Oxford University Press

Movies can sometimes feel very real, bringing up emotions and even physical reactions as we watch them.

Washington University cognitive neuroscientist Jeffrey Zacks studies how the brain processes visual imagery, including what we see on film.

According to Zacks, movies hijack the parts of our brains that trigger our emotional responses and overstimulate them.

"For lots of us, we can see a visual stimulus on a screen, and cry at a movie, maybe more easily than we would cry at the same scene in real life," Zacks said. "And that is totally perplexing.”

We’re used to watching movies that quickly change camera angles or jump from scene to scene ― even though nothing like that happens in real life.

Zacks said our brains never evolved to deal with sudden edits and scene changes.

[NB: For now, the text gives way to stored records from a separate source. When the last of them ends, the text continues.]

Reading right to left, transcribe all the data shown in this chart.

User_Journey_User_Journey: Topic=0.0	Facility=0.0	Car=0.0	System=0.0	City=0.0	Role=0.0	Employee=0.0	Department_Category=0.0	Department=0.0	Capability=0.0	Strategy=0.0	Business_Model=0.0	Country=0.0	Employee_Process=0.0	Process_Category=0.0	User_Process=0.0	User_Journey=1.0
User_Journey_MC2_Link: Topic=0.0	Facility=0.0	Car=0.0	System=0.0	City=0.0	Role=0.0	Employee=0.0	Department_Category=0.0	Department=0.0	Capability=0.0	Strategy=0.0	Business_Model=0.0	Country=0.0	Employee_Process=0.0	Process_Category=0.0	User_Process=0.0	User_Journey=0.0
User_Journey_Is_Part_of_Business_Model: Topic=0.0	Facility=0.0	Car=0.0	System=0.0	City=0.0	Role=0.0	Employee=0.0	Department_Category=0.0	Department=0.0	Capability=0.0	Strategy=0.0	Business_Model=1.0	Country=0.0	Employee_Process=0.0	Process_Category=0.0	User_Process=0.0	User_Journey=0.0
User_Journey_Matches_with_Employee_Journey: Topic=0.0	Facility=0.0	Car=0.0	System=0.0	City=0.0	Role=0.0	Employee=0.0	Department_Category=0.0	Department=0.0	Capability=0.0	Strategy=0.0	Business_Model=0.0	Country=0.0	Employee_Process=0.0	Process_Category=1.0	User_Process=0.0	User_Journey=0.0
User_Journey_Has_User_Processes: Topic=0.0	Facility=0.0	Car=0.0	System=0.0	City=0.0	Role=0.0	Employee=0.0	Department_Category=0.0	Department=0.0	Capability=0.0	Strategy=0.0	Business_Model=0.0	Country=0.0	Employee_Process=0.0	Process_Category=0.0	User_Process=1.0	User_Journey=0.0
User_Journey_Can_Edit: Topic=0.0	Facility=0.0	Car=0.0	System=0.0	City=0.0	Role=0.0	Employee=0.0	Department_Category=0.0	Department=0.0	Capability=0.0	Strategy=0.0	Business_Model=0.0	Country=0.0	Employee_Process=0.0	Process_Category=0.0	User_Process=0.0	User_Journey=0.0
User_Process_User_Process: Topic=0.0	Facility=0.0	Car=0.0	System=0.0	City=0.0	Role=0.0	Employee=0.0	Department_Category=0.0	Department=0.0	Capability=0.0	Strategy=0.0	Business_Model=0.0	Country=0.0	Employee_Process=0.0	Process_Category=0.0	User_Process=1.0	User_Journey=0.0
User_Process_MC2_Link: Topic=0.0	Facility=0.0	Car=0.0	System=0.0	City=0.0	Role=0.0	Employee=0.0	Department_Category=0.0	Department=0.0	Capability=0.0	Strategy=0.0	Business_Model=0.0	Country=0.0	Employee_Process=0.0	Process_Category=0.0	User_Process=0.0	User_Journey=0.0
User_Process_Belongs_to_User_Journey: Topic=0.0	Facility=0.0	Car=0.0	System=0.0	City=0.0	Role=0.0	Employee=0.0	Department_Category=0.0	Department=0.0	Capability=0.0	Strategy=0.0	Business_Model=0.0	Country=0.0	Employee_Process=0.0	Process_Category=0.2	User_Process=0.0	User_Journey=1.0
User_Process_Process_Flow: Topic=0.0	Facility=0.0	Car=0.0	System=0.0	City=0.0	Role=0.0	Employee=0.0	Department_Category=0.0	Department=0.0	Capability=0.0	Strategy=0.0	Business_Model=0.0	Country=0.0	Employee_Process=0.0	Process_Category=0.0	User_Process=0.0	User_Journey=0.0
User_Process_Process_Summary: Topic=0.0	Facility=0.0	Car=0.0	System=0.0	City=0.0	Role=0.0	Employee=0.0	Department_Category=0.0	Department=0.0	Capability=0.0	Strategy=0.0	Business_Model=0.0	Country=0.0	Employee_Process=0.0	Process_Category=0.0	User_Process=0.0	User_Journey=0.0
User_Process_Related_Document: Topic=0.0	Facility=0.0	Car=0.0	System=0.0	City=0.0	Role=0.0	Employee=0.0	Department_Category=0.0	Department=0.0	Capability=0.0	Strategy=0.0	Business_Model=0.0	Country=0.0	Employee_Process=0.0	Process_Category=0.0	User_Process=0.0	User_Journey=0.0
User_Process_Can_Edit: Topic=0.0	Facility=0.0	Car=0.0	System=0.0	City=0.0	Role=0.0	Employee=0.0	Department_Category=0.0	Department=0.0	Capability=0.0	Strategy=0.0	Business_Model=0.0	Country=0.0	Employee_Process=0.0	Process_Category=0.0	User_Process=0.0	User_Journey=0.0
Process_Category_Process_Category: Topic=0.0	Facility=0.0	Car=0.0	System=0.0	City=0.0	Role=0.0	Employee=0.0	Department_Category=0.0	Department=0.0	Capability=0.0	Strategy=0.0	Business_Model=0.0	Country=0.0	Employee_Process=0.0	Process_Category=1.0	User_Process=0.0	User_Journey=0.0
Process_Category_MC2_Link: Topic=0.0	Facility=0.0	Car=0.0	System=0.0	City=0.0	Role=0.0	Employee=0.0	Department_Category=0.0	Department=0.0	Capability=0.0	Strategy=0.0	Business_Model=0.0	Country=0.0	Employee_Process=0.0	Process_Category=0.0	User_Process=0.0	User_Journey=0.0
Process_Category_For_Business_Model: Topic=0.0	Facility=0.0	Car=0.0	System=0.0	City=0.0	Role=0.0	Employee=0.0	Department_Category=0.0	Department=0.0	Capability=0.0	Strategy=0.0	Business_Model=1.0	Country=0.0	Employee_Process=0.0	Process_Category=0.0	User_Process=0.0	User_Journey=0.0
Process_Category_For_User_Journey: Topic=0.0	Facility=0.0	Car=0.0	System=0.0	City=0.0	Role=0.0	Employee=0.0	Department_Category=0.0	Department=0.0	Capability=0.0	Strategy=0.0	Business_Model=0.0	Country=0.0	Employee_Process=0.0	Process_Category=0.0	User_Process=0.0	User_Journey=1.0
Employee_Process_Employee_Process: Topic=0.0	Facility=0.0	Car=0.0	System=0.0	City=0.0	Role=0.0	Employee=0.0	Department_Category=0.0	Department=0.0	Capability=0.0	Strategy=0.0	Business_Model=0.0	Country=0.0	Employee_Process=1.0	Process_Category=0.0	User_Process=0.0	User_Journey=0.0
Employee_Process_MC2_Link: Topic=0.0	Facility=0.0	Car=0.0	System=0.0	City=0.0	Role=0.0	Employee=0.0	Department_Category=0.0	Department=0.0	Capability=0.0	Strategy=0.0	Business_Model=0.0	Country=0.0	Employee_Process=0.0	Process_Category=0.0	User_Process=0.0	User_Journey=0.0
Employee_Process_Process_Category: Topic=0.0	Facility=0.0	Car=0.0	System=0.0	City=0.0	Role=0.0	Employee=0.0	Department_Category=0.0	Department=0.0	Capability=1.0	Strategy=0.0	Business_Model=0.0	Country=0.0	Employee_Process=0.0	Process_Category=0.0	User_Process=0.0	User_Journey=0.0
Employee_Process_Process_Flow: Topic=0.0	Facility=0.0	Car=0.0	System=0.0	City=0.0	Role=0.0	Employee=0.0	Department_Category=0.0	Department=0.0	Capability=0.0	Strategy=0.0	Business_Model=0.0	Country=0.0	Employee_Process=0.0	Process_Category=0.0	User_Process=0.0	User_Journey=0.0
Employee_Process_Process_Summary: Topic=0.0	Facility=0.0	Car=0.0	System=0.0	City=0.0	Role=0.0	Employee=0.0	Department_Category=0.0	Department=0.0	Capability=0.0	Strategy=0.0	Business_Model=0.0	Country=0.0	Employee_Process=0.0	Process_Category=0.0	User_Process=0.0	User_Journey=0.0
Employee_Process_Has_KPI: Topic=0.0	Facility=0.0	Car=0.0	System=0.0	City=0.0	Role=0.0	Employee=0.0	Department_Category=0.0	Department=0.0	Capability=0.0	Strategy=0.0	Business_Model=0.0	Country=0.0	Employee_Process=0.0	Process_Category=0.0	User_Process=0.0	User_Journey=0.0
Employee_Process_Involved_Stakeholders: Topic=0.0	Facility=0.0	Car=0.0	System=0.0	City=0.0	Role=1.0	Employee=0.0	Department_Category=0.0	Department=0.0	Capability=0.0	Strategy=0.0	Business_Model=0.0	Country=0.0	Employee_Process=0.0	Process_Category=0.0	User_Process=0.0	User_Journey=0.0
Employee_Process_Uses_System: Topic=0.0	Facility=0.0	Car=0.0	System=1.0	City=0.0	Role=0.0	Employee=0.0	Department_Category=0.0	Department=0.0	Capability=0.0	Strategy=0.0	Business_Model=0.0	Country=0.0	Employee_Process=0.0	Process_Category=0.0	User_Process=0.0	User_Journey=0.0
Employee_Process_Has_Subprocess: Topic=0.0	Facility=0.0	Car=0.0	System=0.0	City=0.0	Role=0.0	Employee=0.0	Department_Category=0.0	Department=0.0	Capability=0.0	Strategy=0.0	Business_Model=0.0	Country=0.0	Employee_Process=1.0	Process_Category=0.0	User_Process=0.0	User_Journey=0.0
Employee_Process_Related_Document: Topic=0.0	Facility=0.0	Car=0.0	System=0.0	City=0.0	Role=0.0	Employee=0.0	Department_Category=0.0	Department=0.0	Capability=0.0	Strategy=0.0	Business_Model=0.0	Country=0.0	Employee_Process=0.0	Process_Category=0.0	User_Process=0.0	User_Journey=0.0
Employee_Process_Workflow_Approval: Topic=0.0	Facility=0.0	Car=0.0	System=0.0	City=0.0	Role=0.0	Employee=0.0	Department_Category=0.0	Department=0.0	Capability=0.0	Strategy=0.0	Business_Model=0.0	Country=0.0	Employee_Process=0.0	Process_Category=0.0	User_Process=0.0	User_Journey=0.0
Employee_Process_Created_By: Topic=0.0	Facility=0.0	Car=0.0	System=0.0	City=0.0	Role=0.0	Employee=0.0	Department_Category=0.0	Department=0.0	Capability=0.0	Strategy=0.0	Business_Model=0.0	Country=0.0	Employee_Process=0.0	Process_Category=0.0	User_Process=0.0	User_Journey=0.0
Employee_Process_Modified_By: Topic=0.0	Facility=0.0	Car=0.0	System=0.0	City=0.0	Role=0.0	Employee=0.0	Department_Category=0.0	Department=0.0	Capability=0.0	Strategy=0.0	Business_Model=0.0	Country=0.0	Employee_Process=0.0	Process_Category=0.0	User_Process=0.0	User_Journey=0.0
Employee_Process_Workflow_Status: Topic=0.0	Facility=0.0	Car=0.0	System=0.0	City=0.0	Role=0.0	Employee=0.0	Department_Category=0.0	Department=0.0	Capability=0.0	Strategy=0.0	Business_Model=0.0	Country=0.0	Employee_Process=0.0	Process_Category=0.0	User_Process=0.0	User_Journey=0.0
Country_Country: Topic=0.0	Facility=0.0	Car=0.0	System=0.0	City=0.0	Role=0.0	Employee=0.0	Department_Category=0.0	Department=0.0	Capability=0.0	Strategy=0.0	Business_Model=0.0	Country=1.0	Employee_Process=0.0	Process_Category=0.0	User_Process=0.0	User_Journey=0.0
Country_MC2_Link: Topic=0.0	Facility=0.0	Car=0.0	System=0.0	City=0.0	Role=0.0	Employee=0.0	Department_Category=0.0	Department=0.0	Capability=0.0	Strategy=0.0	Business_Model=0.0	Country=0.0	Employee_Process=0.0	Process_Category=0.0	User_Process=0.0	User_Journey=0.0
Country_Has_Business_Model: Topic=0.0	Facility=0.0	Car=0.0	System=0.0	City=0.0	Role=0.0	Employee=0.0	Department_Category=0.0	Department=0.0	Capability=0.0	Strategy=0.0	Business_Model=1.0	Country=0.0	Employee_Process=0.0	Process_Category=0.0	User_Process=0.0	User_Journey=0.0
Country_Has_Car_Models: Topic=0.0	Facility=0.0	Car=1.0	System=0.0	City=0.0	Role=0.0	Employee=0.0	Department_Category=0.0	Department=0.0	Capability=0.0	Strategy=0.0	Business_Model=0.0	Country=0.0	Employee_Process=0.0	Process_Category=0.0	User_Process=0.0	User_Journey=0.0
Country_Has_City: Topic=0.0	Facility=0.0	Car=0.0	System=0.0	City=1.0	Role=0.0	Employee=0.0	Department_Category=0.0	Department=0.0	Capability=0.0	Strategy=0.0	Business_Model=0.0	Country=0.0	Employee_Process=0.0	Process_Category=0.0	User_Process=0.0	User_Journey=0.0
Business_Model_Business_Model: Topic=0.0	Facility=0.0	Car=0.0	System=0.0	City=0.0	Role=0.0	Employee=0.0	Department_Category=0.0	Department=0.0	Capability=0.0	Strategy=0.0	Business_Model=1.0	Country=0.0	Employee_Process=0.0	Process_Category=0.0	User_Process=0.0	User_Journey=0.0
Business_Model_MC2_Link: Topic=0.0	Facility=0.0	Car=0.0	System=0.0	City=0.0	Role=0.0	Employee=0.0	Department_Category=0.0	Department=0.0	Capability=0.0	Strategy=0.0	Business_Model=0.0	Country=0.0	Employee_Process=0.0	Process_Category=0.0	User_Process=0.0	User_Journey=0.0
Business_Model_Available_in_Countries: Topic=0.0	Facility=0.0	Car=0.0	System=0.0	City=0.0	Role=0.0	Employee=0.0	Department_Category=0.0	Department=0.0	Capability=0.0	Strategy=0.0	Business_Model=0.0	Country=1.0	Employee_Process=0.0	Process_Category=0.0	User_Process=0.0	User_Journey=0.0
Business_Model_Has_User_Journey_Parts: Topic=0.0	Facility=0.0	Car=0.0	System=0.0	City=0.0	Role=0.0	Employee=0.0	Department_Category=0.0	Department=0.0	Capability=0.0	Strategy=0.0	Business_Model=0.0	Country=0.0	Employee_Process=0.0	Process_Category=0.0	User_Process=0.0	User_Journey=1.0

“But that happens like every two seconds, in a modern action thriller," Zacks said. "So, why don’t our heads just explode?"

Zacks said our brains can bridge those discontinuities because it is similar to what happens when we blink or our eyes move ― which he said happens involuntarily about every three seconds.

“And each time that happens, you essentially go blind for about a hundred milliseconds, while your eyes are ballistically moving." he said,.

Zacks said the same brain mechanisms that evolved to block out that visual garbage allow us to make sense of edited film.

Zacks will be speaking about the science of how we experience film on Wednesday night from 7:00 to 8:30 p.m. at the Schlafly Bottleworks in Maplewood, as part of Washington University’s free lecture series, Science on Tap.